### PROVIDED PASSAGE ###

In December 2002, Spain's two main trade union confederations - the Trade Union Confederation of Workers’ Commissions (Comisiones Obreras, CC.OO) and the General Workers’ Confederation (Unión General de Trabajadores, UGT) - presented their joint proposals for negotiations with the Spanish Confederation of Employers’ Organisations-Spanish Confederation of Small and Medium-Sized Enterprises (Confederación Española de Organizaciones Empresariales-Confederación Española de la Pequeña y Mediana Empresa, CEOE-CEPYME) over a central agreement providing guidelines for lower-level collective bargaining in 2003 (ES0209108N). The unions's document also provides an assessment of collective bargaining in 2002.

Assessment of bargaining in 2002

CC.OO and UGT's assessment of collective bargaining in 2002 highlights both positive and negative points.

Positive points

The two union confederations have a positive view of the wage moderation achieved in the December 2001 central agreement which laid down guidelines for lower-level collective bargaining in 2002 (ES0201207F). This agreement facilitated the process of bargaining in some sectors, and promoted relations with employers' associations. It was, for the unions, necessary due to the uncertainty of the economic situation and the introduction of the euro. The agreement was also intended to reflect a commitment to a specific model of economic growth. The aim of this model was to compete on the basis of added value, which involves improving the competitive capacity of the Spanish economy through better professional qualifications and a commitment to employment stability. Therefore, the aims of the 2002 agreement were to: achieve a balance between flexibility and security in order to defend employment and avoid traumatic workforce adjustments; develop vocational training; invest in new technologies; increase the quality of products; and improve employment through greater competitiveness. In other words, the agreement was based on the concept of a 'knowledge economy' developed in high-technology sectors, and a high level of education and knowledge.

Negative points

In theory, the 2002 central agreement provided for moderate pay increases and the maintenance of purchasing power, in order to contribute to economic growth and more employment by improving domestic consumption. However, according to CC.OO and UGT, the sharp increase in inflation has led to a loss of purchasing power - see table 1 below - which may have limited consumption and job creation. Furthermore, the restructuring of certain sectors and companies, and the transfer of some firms' operations to central and eastern Europe where pay is lower, has eroded employment (ES0210204F and ES0211202N).

###

• SET OF TASKS:
A. In the passage on Spanish collective bargaining, which employers' organization were the unions' joint proposals meant for negotiations with?
B. List every aim that the passage on Spanish collective bargaining gives for the 2002 agreement.
C. From the passage on Spanish collective bargaining, quote everything from "In December 2002, Spain's" down to "and negative points.".

### INFORMATION SHOWN ###

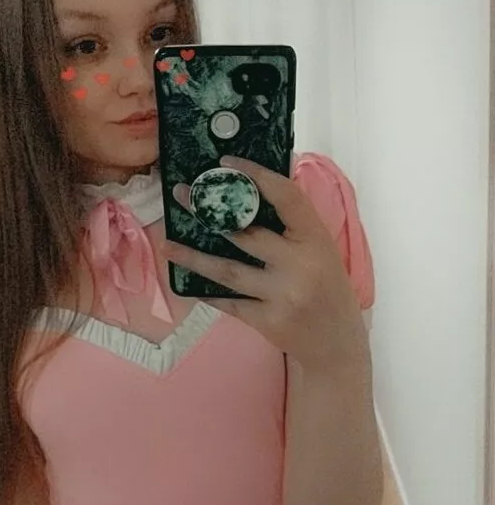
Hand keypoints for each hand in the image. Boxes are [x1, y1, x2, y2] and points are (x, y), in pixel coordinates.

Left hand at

###
### INFORMATION SHOWN ###

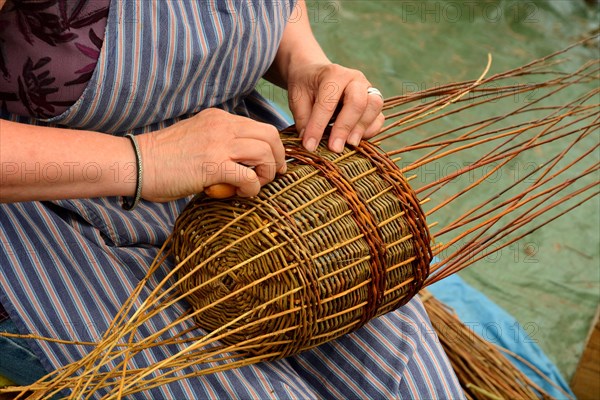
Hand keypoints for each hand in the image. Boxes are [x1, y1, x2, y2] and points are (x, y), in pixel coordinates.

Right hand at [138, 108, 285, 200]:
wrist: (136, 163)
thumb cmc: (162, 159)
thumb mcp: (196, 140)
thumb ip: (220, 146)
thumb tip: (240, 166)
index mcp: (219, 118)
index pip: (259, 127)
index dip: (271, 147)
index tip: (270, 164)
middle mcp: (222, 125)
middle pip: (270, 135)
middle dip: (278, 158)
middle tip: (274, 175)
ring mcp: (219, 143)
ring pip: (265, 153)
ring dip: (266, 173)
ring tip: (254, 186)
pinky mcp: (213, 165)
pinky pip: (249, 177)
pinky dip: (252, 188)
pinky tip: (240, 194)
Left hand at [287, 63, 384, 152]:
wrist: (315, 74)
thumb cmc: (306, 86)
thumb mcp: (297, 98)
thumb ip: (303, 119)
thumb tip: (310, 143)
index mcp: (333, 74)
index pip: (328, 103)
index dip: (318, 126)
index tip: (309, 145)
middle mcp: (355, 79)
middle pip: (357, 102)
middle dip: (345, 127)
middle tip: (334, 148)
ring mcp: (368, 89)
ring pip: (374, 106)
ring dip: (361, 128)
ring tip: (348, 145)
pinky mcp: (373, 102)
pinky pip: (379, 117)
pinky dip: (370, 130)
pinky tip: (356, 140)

###

• RESPONSES IN ORDER:
A. The Spanish Confederation of Employers' Organisations-Spanish Confederation of Small and Medium-Sized Enterprises (CEOE-CEPYME).

B.
- Achieve a balance between flexibility and security in order to defend employment and avoid traumatic workforce adjustments
- Develop vocational training
- Invest in new technologies
- Increase the quality of products
- Improve employment through greater competitiveness

C.
In December 2002, Spain's two main trade union confederations - the Trade Union Confederation of Workers’ Commissions (Comisiones Obreras, CC.OO) and the General Workers’ Confederation (Unión General de Trabajadores, UGT) - presented their joint proposals for negotiations with the Spanish Confederation of Employers’ Organisations-Spanish Confederation of Small and Medium-Sized Enterprises (Confederación Española de Organizaciones Empresariales-Confederación Española de la Pequeña y Mediana Empresa, CEOE-CEPYME) over a central agreement providing guidelines for lower-level collective bargaining in 2003 (ES0209108N). The unions's document also provides an assessment of collective bargaining in 2002.

Assessment of bargaining in 2002

CC.OO and UGT's assessment of collective bargaining in 2002 highlights both positive and negative points.